By Adrian Croft
MUNICH (Reuters) - The West should not rule out sending weapons and other military equipment to help the Ukrainian army in its war against pro-Russian separatists, NATO's top military commander said on Saturday.
The comments by U.S. Air Force General Philip Breedlove were his strongest public intervention yet in the debate going on in Washington over whether the United States should send defensive weapons to help the Ukrainian government forces.
"I don't think we should preclude out of hand the possibility of the military option," Breedlove, NATO's Supreme Allied Commander, Europe, told a group of reporters at the annual Munich Security Conference.
He said he was referring to providing weapons or capabilities, not sending soldiers. "There is no conversation about boots on the ground," he said.
"The Ukrainians have been straightforward in their request to all the nations of NATO and other nations as well about the capabilities they need to address artillery problems, to address communications problems and jamming problems," he said.
"The Ukrainians have asked for help in all of those areas and those are the areas that nations are discussing."
Breedlove also said proposals put forward by Russian President Vladimir Putin to end the conflict in eastern Ukraine were "completely unacceptable".
"The situation is worsening and we need to address the worsening situation," Breedlove said. "It is important that we use all the tools in the toolbox to address this.
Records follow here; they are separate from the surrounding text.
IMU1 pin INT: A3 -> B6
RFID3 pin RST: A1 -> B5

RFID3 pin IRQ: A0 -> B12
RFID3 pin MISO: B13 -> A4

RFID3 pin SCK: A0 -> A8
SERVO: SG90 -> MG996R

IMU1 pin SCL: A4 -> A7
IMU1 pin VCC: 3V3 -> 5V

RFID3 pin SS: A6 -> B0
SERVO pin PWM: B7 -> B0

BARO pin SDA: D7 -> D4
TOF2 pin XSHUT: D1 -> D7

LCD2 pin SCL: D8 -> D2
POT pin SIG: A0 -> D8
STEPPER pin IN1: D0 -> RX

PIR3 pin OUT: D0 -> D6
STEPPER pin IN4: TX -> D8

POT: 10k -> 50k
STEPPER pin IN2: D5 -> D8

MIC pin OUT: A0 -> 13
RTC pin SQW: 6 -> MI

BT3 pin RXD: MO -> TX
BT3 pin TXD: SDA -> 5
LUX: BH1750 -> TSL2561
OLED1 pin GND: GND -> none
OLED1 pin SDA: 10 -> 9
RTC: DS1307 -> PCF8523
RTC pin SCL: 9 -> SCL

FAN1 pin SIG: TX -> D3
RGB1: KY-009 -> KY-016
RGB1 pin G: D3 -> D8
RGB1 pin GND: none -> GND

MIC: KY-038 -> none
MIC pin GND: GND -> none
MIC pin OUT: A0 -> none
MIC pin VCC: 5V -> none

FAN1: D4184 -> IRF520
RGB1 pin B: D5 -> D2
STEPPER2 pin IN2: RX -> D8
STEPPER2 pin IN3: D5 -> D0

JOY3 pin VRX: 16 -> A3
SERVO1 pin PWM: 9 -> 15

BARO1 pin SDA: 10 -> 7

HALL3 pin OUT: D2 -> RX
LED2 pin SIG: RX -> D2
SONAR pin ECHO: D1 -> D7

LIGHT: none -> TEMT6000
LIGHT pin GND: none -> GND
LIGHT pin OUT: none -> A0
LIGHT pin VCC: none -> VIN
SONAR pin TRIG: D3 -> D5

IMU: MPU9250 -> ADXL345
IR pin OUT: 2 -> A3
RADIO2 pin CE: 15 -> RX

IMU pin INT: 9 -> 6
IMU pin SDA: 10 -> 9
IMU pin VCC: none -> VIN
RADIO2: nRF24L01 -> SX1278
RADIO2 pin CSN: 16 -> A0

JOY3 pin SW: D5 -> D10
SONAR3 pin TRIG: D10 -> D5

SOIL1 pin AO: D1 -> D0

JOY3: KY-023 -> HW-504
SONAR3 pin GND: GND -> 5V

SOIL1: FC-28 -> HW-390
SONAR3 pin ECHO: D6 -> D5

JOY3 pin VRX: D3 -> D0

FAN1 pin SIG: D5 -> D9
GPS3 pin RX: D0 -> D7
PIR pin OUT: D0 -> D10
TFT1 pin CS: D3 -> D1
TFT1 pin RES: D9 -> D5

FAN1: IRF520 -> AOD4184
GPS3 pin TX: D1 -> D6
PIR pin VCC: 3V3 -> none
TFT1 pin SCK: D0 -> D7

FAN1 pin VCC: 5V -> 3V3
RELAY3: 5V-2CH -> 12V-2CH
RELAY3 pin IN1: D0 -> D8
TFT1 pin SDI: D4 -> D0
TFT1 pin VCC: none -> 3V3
"The Russian forces and the Russian-backed forces are changing the landscape in order to better position themselves in whatever solution that comes out of this and we need to keep the diplomatic pressure on," he said, adding that the ultimate goal was a diplomatic and political solution to the conflict.
Breedlove said the Russians had supplied more than 1,000 combat vehicles to separatists in eastern Ukraine. Moscow denies such involvement in the conflict.
"We do see hundreds of Russian regulars in eastern Ukraine providing capabilities like air defense, electronic warfare support to artillery, command and control etc ... We have not seen large regular formations of fighting troops," he said.
Many people from other countries had also been brought into the area to fight alongside the separatists in the east, he said.